Re: Open Source Tools + Workflow for Publishing Linked Data

On 2015-07-24 14:47, Haag, Jason wrote:
> Hello Semantic Web Community,
>
> I'm from the learning technology space and we have been investigating
> the use of semantic web technology as part of our workflow for
> publishing controlled vocabulary terms. These terms help provide the
> specific meaning of verbs and activities supporting various learning
> experiences. We've mostly been trying to leverage SKOS and PROV
> ontologies for this effort.
>
> I'm interested in leveraging open source tools that might help our
> Communities of Practice (CoPs) more easily publish these terms as linked
> data. I envision a publishing tool or repository interface that would
> bring the process together rather nicely, and also help compliment our
> governance and maintenance concerns as well. We can't expect our
> disparate CoPs to each have the resources or knowledge to configure
> servers on their own to support content negotiation for the level of
> granularity we are interested in for publishing our linked data.
>
> I envision a workflow that would support the following:
>
> 1) allow CoPs to utilize HTML/RDFa templates and simply populate those
> with persistent URIs and the suggested metadata from SKOS and PROV.
> 2) publish the RDFa to a web server or repository tool
> 3) a service would dynamically generate alternate linked data
> serializations (e.g., JSON-LD) of the RDFa/HTML based on the
> dereferenced HTTP request
> 4) any application could then consume linked data in any format in real
> time based on the single source HTML/RDFa provided at each IRI
>
> RDFa seems to be the most user friendly for those that are not RDF
> savvy. Also, rather than putting the responsibility on CoPs to embed
> JSON-LD in HTML or configure / establish various rewrite rules it seems
> a publishing server or service might handle this more efficiently. Does
> this seem like a practical workflow for publishing linked data? Are
> there any flaws with this proposed workflow process?
>
> Finally, is anyone from this community aware of any open source
> applications that would support this type of workflow? Thank you in
> advance for your responses and support.
>
> Warm Regards,
>
> J Haag
>
> -------------------------------------------------------
> Advanced Distributed Learning Initiative
> +1.850.266.7100(office)
> +1.850.471.1300 (mobile)
> jhaag75 (skype)
> http://motifproject.org (MoTIF Project)
> http://ml.adlnet.gov (Web)
> http://twitter.com/mobilejson (Twitter)
> http://linkedin.com/in/jasonhaag (LinkedIn)

Hi Jason,

HTML+RDFa is great in a sense that you have a single document which is 
useful for humans as well as machines. While publishing (read purposes) 
only in RDFa is okay, you might want to consider the remaining CRUD 
operations, if you have to deal with it from the outside.
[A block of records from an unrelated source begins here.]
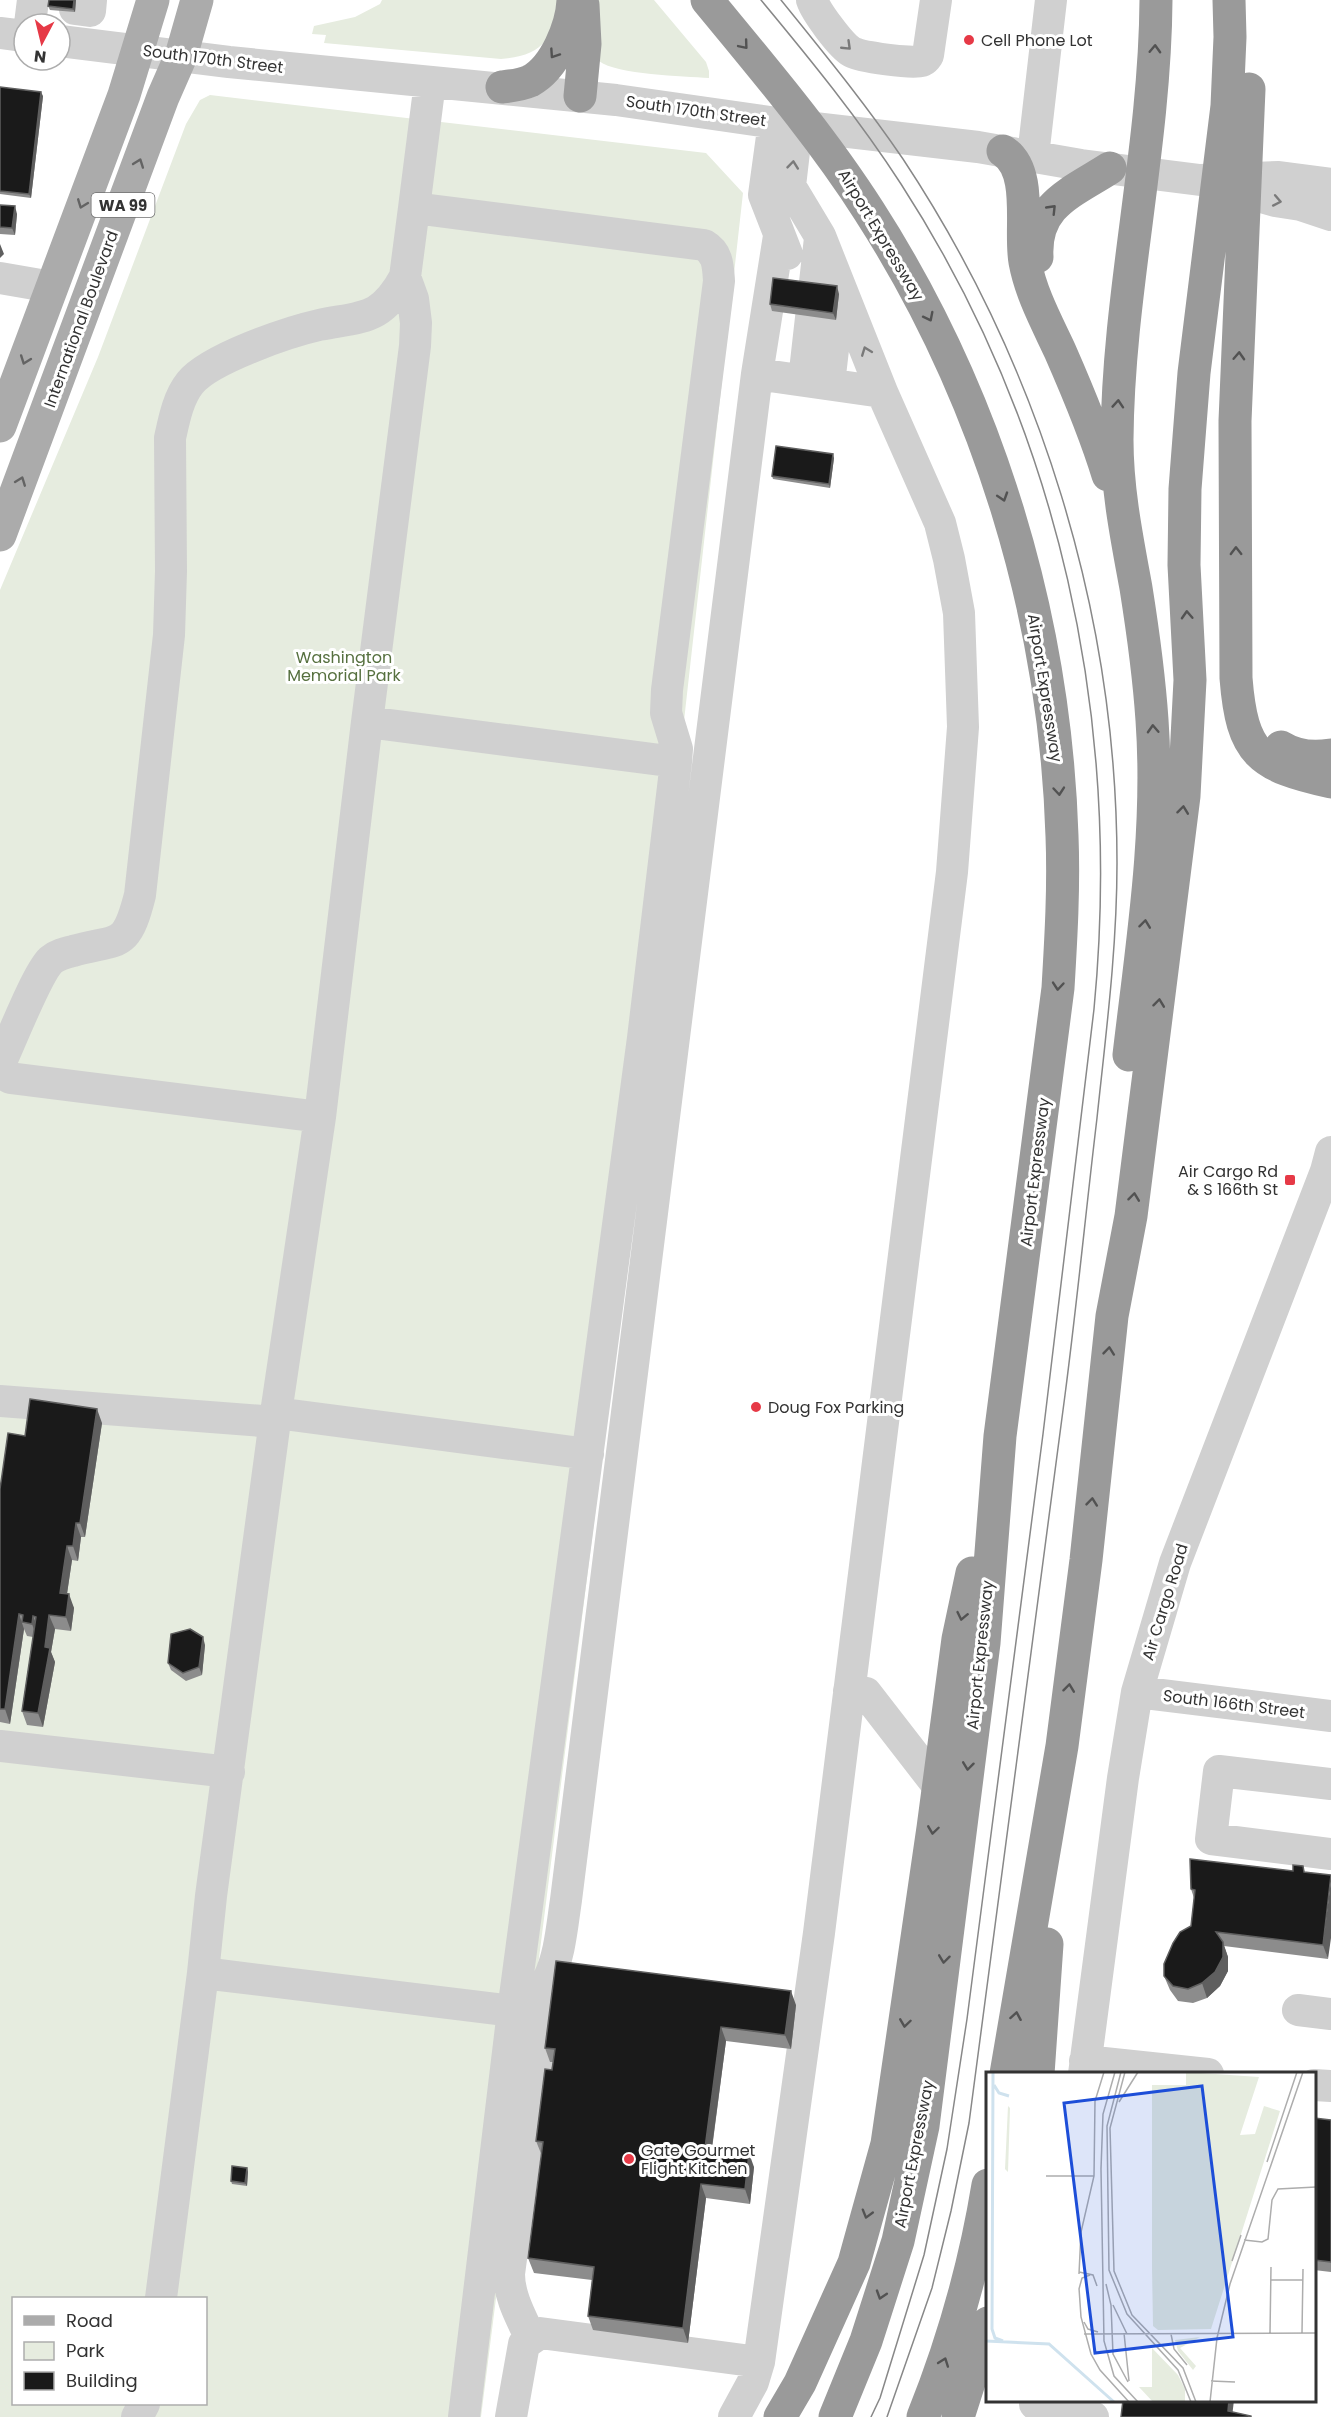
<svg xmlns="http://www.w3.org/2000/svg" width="1331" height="2417" viewBox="0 0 1331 2417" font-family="Poppins,sans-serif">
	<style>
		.green { fill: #e6ecdf; fill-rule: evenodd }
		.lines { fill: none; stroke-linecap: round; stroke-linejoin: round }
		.minor { stroke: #d0d0d0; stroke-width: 32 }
		.major { stroke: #ababab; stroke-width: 33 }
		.highway { stroke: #9a9a9a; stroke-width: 33 }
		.tram { stroke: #888; stroke-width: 1.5 }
		.wall { fill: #8c8c8c }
		.shaded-wall { fill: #5f5f5f }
		.building { fill: #1a1a1a; stroke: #5f5f5f; stroke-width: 1.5 }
		.oneway { stroke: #525252 }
		.oneway2 { stroke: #7a7a7a }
		.oneway3 { stroke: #636363 }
		.poi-dot { fill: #e63946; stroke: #fff; stroke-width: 2 }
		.labels { text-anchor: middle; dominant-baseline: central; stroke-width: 6; stroke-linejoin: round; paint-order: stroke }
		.shield { fill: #fff; stroke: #707070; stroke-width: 1.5 }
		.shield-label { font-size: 15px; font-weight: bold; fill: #333 }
		.poi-label { font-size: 16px; fill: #333; stroke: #fff; text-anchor: start }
		.street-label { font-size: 16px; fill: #333; stroke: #fff }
		.park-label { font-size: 16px; fill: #56703f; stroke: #fff }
		.inset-river { fill: none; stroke: #cfe2ee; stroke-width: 3 }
		.inset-road { fill: none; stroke: #adadad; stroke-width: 1.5 }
		.view { fill: #1d4ed8; fill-opacity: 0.15; stroke: #1d4ed8; stroke-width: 3 }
		.inset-edge { fill: none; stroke: #333; stroke-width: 3 }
	</style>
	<rect width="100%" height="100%" fill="#fff"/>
	<path class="green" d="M382 0H557C556 39 541 56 501 59L324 43 326 35 312 34 314 26 355 17 380 4Z
		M596 0H654L706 62 709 71V78C683 76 617 75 599 61Z
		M210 95 706 153 743 193 684 721 692 747 481 2417H0V590L98 357 186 124 200 100ZM14 2298H206V2404H14Z"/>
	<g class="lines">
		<path class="minor" d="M812 0C816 12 841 46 852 52 861 57 912 64 922 61 926 59 926 58 928 55L936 0
			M75 9 90 11 91 0
			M30 24 33 0
			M0 33 24 36
			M60 41 229 62 616 100 797 126 978 147 1081 165 1200 180 1279 177 1331 184
			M430 82 414 208 704 245C718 253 718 266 719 281L667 690 666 713 677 749 676 762 643 1038 513 2011 464 2417
			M774 122 764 195 787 254
			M797 126 790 186 820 236 882 392
			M1033 156 1051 0
			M1230 188 1275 201 1301 205 1331 215
			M414 208 405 277 413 299 416 323 415 346 367 722 676 762
			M0 278 52 287
			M804 380 820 238
			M829 384 840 289
			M367 722 320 1117 276 1413 588 1454
			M0 1064C10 1043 37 973 51 960 57 955 65 953 73 951 120 938 126 950 140 895L169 635 171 571 170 438C174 420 178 398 190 383 209 359 288 332 319 325 363 316 381 321 405 277
			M0 1071 10 1078 320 1117
			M0 1401 275 1422
			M276 1413 211 1896 203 1973 513 2011
			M849 1691 866 1693 938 1786
			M1137 1692 1331 1716
			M0 1746 229 1772
			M1331 1784 1219 1771 1211 1839 1331 1854
			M1298 2010 1331 2014
			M1085 2061 1208 2074
			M1084 2074 1123 1778 1137 1692 1175 1563 1326 1171 1331 1152
			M1314 2085 1331 2086
			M161 2298 203 1973
			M531 2339C522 2319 509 2297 509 2274L548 1980C560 1956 562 1926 566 1900L757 374 779 236
			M1035 2404 1093 2417
			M137 2417 144 2404
			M511 2417 524 2344 540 2333 759 2362
			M734 2417 753 2382 759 2362 819 1933 952 872 963 727 959 613 949 559 940 523 882 392 757 374"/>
		<path class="major" d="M0 426 124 95 153 0
			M0 535 163 97 181 56 197 0"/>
		<path class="highway" d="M707 0C763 68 821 136 869 211 988 396 1055 616 1062 836 1064 887 1061 938 1058 988L1000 1436 984 1643 923 2126 898 2241 866 2341 835 2417
			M502 87C511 86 521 85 530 81 555 68 572 26 573 0
			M1249 89 1235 421 1236 678C1242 754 1259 766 1331 782
			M580 96 585 44 583 5
			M1003 151C1034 171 1019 230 1025 262 1031 294 1047 323 1060 351 1078 392 1095 432 1108 475
			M1037 257C1034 205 1071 193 1110 168
			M1281 747C1297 757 1313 758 1331 755
			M1129 1055C1142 944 1160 832 1152 720 1149 676 1143 632 1136 588 1127 539 1117 490 1117 440 1118 293 1155 148 1156 0
			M1006 2074 1062 1746 1086 1560 1112 1316 1131 1216 1184 796 1190 680 1184 565 1185 489 1194 373 1227 106 1230 37 1229 0
			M1038 2074 1047 1944
			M780 2417 800 2383 854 2263 887 2144 933 1828 958 1639 972 1573
			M923 2417C953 2342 975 2265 988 2185
			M958 2417 988 2323"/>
		<path class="tram" d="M761 0C810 59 859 119 901 184 1060 430 1122 718 1094 1009L1043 1434 967 2019 947 2149 924 2255 880 2398 871 2417
			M781 0C823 52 865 103 903 159 1040 366 1117 615 1117 863 1117 949 1106 1033 1097 1118 1086 1210 1077 1303 1065 1395 1033 1637 1001 1880 969 2123L951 2211 932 2288 887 2417"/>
	</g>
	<path class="wall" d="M49 0H76L75 12 50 10 48 6Z
		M0 87 43 96 31 198 0 194Z
		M0 205 17 214 15 235 0 234Z
		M839 294 836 320 772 311 770 304Z
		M834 458 830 488 773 479 772 476Z
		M102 1423 85 1537H81L78 1561 72 1560 67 1594 74 1608 71 1631 55 1629 51 1652 55 1662 43 1727 27 1725 22 1711 33 1637 27 1636 24 1629 10 1724 0 1722V1489L25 1436Z
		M205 1645 202 1675 186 1681 171 1670 168 1663Z
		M1303 1866 1328 1959 1224 1946 1228 1957V1971L1220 1986 1207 1998 1193 2003 1178 2001 1170 1990 1164 1976 1191 1926 1194 1898 1191 1889 1293 1871Z
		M796 2005 791 2049 726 2041 712 2149 754 2167 750 2204 706 2198 688 2343 593 2330 588 2316 592 2280 534 2273 528 2258 542 2156 536 2141 553 2062H550L545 2048Z
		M1314 2118 1331 2120V2272L1314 2270Z
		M247 2168 248 2172 247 2186 232 2184 231 2181Z"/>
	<path class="shaded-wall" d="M74 0H76L75 12 73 9Z
		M41 92 43 96 31 198 29 194Z
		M15 206 17 214 15 235 12 228Z
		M0 244 4 254 0 258Z
		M837 286 839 294 836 320 833 313Z
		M833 454 834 458 830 488 829 484Z
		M97 1409 102 1423 85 1537 80 1523Z
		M76 1523 81 1537 78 1561 73 1546Z
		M67 1546 72 1560 65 1607 60 1593Z
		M69 1594 74 1608 71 1631 66 1617Z
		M19 1614 24 1629 10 1724 5 1709Z
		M49 1615 55 1629 51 1652 55 1662 43 1727 38 1713 45 1647Z
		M33 1616 39 1631 37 1638 32 1624Z
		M203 1637 205 1645 202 1675 199 1667Z
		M1331 1880V1938L1328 1959 1323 1945Z
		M1223 1942 1228 1957V1971L1220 1986 1207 1998 1202 1983Z
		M791 1991 796 2005 791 2049 785 2035Z
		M721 2027 726 2041 710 2162 705 2148Z
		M749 2153 754 2167 750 2204 745 2189Z
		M247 2168 248 2172 247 2186 245 2183Z
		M701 2184 706 2198 688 2343 683 2328Z
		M1229 2400H1234L1232 2417 1228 2411Z"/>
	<path class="building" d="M49 0H74L73 9 48 6Z
		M0 87 41 92 29 194 0 191Z
		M0 205 15 206 12 228 0 227Z
		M773 278 837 286 833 313 770 304Z
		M776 446 833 454 829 484 772 476Z
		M30 1399 97 1409 80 1523H76L73 1546H67L60 1593 69 1594 66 1617 49 1615 45 1647 50 1648 38 1713 22 1711 36 1617 33 1616 32 1624 22 1622 23 1615 19 1614 5 1709H0V1489L8 1433 25 1436Z
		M190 1629 203 1637 199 1667 183 1673 168 1663 171 1634Z
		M1190 1859 1293 1871V1865L1303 1866 1304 1872 1331 1875 1323 1945 1216 1932 1223 1942V1957L1215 1972 1202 1983 1188 1989 1173 1986 1164 1976V1964L1173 1943 1180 1932 1191 1926 1195 1890 1191 1889Z
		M556 1961 791 1991 785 2035 721 2027 705 2148 749 2153 745 2189 701 2184 683 2328 588 2316 594 2267 528 2258 543 2142 536 2141 545 2069 552 2070 555 2049 545 2048Z
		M1314 2118 1331 2120V2262L1314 2260Z
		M232 2166 247 2168 245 2183 231 2181Z
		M1123 2400H1229L1228 2411 1251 2416V2417H1121Z"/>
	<defs><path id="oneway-chevron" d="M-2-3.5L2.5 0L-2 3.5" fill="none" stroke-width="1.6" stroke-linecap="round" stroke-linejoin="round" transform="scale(1.5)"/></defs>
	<g class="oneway">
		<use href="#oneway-chevron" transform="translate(744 45) rotate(50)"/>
		<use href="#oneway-chevron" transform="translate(1155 49) rotate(-88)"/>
		<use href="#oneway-chevron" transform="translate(554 54) rotate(124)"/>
		<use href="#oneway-chevron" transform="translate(1052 209) rotate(-46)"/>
		<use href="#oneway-chevron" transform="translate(929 317) rotate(63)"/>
		<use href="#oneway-chevron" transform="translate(1239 356) rotate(-87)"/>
		<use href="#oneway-chevron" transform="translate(1118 404) rotate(-86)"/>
		<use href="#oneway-chevron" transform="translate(1003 497) rotate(72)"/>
		<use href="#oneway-chevron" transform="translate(1236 551) rotate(-91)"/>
		<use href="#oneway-chevron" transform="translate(1187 615) rotate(-93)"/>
		<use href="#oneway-chevron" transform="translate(1153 729) rotate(-93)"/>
		<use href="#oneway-chevron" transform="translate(1059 791) rotate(85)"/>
		<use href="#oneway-chevron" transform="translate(1183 810) rotate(-83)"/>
		<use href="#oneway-chevron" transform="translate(1145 924) rotate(-83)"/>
		<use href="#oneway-chevron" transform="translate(1058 986) rotate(95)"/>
		<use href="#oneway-chevron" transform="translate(1159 1003) rotate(-83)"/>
		<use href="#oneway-chevron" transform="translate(1134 1197) rotate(-83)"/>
		<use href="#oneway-chevron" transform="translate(1109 1351) rotate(-84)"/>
		<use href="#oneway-chevron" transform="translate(1092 1502) rotate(-84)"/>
		<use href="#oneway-chevron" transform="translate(962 1616) rotate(102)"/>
		<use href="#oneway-chevron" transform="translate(1069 1688) rotate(-83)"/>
		<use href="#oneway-chevron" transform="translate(968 1766) rotate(97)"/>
		<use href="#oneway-chevron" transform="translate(933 1830) rotate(98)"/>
		<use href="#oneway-chevron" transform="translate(944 1959) rotate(97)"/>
		<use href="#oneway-chevron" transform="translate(1016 2016) rotate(-80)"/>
		<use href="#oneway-chevron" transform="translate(905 2023) rotate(98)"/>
		<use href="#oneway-chevron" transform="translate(867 2214) rotate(106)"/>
		<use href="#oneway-chevron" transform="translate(881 2295) rotate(108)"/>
		<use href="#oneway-chevron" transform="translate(944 2362) rotate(-70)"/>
	</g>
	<g class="oneway2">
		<use href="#oneway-chevron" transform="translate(847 46) rotate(44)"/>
		<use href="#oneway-chevron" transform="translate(793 165) rotate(-84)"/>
		<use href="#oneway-chevron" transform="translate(1277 201) rotate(11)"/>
		<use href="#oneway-chevron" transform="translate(866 351) rotate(-111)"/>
	</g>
	<g class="oneway3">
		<use href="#oneway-chevron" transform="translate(139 163) rotate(-70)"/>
		<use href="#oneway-chevron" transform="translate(82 204) rotate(111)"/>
		<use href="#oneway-chevron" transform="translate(25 360) rotate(110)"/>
		<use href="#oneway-chevron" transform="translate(21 481) rotate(-69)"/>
	</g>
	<g class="poi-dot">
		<circle cx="969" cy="40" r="6"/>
		<rect x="1284" y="1174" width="12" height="12" rx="3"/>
		<circle cx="756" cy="1407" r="6"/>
		<circle cx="629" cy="2159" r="6"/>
	</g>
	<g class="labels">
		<rect class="shield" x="91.5" y="193" width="63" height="24" rx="4.5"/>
		<g class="shield-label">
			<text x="123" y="205">WA 99</text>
		</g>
		<g class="poi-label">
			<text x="981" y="40">Cell Phone Lot</text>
			<text x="1278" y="1171" text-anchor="end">Air Cargo Rd<tspan x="1278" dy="18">&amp; S 166th St</tspan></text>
			<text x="768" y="1407">Doug Fox Parking</text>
			<text x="641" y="2150">Gate Gourmet<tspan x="641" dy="18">Flight Kitchen</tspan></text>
		</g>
		<g class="street-label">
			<text transform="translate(213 59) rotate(7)">South 170th Street</text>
			<text transform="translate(696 111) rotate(8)">South 170th Street</text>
			<text transform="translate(881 235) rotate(59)">Airport Expressway</text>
			<text transform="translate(81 319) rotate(-70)">International Boulevard</text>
			<text transform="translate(1045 688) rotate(81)">Airport Expressway</text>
			<text transform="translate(1035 1172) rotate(-83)">Airport Expressway</text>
			<text transform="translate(1165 1602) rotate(-73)">Air Cargo Road</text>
			<text transform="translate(980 1655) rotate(-84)">Airport Expressway</text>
			<text transform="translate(1234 1704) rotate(7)">South 166th Street</text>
			<text transform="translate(914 2154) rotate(-79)">Airport Expressway</text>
		</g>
		<g class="park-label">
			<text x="344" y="657">Washington<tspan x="344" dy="18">Memorial Park</tspan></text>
		</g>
	</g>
	<g transform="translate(986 2072)">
		<rect width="330" height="330" fill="#fff"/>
		<path d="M200 0 273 5 254 63 269 62 278 34 294 39 225 257 172 258 167 254 166 196V13H200ZM22 34 24 36 22 100 19 97ZM214 265 194 276 210 294 207 298 192 279 189 268ZM166 276 192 303 199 317V330H167L153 315H166Z" fill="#e6ecdf"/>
		<path class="inset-river" d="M7 0 6 257 9 266 17 269M8 13 13 21 23 24M0 269 63 272 128 330"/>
		<path class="inset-road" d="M129 0 117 42 115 97 118 269 128 304 152 330M135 0 121 54 123 198 141 242 192 298 205 330M139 0 124 56 128 199 146 243 197 296 210 330M133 30 152 0M281 90 311 0M60 104H108M258 168 276 170 282 167 286 128 292 117 330 115M246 189 255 163M93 200 107 203 111 214M93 202 95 160 108 104 109 29 118 0M285 208H317M120 212 125 233 127 282 142 310M93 216 95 245 105 282 114 298 143 330M93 217 96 206 104 203M127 233 141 262M98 250 102 257 112 260M138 261 143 309M284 261 285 195M316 261 317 197M98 262 330 261M185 262 188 277 201 293M225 309 249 310M224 330 231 266 244 212 317 0"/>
		<path class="view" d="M216 14 247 265 109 281 78 31Z"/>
		<rect width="330" height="330" class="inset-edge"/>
	</g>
	<rect x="12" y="2297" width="195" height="108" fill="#ffffff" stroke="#adadad" stroke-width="1.5"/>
	<rect x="24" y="2316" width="30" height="9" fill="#ababab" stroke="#adadad" stroke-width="1.5"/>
	<text x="66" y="2327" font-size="18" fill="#333333">Road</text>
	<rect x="24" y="2342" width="30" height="18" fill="#e6ecdf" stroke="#adadad" stroke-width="1.5"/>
	<text x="66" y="2357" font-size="18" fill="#333333">Park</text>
	<rect x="24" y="2372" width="30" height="18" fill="#1a1a1a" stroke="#adadad" stroke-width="1.5"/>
	<text x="66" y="2387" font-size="18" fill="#333333">Building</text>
	<g transform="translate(42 42) rotate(187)"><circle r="28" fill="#ffffff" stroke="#adadad" stroke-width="1.5"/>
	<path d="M0-4.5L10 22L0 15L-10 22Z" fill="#e63946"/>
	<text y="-9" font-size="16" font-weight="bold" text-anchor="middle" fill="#333333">N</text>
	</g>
</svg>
You are welcome and encouraged to take what you like from here:

https://github.com/csarven/linked-research

To summarize: the RDFa templates are written as HTML5 Polyglot documents 
(fancy way of saying that it can act as HTML5 or XHTML5 given respective 
content-type in the response). See the examples, click around the menu 
(e.g., LNCS, ACM). Dereference the URLs for RDF. Use a Line Mode Browser 
e.g., links, and see in fact that all of the content is there. It is 
"religiously" progressively enhanced. There are ways to embed Turtle and 
JSON-LD into these documents, and you can export etc. More work on the 
authoring end is on its way.

Feel free to ping me off the list for any details and future goals.